*** Block opens ***

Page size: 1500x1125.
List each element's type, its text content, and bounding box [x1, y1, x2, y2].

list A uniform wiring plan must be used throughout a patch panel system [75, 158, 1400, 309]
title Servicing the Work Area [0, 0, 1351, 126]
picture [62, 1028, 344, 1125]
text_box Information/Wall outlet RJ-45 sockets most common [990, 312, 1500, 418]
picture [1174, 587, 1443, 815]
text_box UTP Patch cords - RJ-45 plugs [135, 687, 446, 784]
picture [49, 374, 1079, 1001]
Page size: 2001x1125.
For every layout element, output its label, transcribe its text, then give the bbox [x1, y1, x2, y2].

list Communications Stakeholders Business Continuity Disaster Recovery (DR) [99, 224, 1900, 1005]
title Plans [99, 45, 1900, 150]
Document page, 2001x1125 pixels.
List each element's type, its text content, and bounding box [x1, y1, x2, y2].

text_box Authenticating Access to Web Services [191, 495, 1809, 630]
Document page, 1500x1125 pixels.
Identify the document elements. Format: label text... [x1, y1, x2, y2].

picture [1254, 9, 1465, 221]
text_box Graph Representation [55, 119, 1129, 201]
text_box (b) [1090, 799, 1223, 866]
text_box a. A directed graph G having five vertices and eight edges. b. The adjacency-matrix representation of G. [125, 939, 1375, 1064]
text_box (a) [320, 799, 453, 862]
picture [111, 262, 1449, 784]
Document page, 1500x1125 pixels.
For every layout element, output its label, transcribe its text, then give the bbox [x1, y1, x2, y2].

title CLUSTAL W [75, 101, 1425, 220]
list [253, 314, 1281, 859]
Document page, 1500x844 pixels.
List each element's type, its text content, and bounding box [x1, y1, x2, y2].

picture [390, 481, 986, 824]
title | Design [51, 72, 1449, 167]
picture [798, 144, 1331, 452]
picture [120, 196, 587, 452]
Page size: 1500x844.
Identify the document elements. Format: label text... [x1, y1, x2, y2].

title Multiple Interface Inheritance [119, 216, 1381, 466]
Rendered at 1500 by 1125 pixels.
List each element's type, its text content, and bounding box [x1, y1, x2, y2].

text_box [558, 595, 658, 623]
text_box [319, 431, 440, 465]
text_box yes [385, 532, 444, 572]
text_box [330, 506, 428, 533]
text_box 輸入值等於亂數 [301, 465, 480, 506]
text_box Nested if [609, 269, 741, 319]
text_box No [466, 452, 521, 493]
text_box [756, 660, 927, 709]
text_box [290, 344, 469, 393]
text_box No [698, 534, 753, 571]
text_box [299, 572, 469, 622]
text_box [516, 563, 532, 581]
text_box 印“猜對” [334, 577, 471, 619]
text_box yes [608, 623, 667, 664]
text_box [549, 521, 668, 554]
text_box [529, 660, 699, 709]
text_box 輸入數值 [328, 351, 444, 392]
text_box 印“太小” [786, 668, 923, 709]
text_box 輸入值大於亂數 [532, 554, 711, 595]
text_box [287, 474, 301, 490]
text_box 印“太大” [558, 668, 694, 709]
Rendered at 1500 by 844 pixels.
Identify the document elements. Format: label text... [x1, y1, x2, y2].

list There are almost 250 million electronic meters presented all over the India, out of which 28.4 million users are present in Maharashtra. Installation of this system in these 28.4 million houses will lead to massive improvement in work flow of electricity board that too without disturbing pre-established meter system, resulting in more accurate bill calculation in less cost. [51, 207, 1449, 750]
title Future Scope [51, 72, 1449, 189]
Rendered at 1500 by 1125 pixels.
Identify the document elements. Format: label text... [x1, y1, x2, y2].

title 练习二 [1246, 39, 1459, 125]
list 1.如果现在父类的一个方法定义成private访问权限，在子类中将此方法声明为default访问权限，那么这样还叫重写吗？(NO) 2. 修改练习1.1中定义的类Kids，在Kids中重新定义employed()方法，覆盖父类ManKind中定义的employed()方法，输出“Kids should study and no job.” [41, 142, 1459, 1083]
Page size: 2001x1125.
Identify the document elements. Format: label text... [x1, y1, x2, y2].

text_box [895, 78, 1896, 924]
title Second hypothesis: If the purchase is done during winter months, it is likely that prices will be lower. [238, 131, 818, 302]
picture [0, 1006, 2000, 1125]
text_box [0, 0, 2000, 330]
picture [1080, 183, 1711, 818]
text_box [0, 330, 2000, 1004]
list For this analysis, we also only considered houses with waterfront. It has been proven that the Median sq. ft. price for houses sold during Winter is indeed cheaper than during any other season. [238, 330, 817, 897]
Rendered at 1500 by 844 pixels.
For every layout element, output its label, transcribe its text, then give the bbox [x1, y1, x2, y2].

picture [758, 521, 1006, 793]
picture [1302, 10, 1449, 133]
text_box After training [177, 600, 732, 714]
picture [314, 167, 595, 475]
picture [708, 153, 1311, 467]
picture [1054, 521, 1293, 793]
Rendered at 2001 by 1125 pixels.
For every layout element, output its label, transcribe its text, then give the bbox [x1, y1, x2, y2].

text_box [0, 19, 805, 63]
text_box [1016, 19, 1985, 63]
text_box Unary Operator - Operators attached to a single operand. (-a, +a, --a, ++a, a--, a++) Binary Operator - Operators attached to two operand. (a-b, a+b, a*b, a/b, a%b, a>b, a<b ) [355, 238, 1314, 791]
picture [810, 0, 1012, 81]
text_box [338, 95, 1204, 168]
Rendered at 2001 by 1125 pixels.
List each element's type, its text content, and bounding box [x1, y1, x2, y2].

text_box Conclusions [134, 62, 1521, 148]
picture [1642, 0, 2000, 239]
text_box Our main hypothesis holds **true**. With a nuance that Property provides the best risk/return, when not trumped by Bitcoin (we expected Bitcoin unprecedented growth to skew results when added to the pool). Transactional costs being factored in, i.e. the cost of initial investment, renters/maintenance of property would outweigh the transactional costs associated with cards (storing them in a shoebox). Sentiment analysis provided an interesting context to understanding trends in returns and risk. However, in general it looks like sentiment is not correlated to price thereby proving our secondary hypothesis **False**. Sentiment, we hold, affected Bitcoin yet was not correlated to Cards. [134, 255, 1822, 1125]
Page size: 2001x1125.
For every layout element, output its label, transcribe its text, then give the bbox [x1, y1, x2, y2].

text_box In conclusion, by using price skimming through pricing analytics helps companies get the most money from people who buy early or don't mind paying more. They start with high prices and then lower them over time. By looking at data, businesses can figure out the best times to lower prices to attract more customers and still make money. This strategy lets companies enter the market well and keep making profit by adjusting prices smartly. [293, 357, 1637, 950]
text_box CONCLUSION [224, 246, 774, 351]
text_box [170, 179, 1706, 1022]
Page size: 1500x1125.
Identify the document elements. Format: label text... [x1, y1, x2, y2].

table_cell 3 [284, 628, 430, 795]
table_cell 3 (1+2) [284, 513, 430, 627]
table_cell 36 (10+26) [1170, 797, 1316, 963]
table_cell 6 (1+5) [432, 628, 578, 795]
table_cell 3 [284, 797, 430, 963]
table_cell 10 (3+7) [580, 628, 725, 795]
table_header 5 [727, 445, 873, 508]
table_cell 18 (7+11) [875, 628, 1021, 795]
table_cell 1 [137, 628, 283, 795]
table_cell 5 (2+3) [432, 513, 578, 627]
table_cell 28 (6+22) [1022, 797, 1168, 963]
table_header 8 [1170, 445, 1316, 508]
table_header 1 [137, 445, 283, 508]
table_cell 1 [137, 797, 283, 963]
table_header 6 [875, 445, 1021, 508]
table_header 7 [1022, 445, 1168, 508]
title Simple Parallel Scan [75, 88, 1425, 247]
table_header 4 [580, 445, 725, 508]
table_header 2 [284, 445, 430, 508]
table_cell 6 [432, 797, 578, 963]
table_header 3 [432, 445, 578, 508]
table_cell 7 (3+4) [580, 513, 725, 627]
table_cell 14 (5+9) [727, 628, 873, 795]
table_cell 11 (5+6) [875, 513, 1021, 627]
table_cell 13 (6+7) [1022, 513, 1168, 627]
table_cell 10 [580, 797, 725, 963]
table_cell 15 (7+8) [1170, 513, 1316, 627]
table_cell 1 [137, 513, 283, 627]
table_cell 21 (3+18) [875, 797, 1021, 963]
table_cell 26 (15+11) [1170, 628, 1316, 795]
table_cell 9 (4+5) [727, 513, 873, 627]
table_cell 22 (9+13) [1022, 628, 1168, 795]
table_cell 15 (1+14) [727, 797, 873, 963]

*** Block closes ***

REQUIRED ACTION
Nothing but the lines from the start of the data above through the line with "Document page, 2001x1125 pixels." should appear in your answer, copied exactly.

EXERCISE SOLUTION
Page size: 1500x1125.
List each element's type, its text content, and bounding box [x1, y1, x2, y2].

list A uniform wiring plan must be used throughout a patch panel system [75, 158, 1400, 309]
title Servicing the Work Area [0, 0, 1351, 126]
picture [62, 1028, 344, 1125]
text_box Information/Wall outlet RJ-45 sockets most common [990, 312, 1500, 418]
picture [1174, 587, 1443, 815]
text_box UTP Patch cords - RJ-45 plugs [135, 687, 446, 784]
picture [49, 374, 1079, 1001]
Page size: 2001x1125.
For every layout element, output its label, transcribe its text, then give the bbox [x1, y1, x2, y2].

list Communications Stakeholders Business Continuity Disaster Recovery (DR) [99, 224, 1900, 1005]
title Plans [99, 45, 1900, 150]
Document page, 2001x1125 pixels.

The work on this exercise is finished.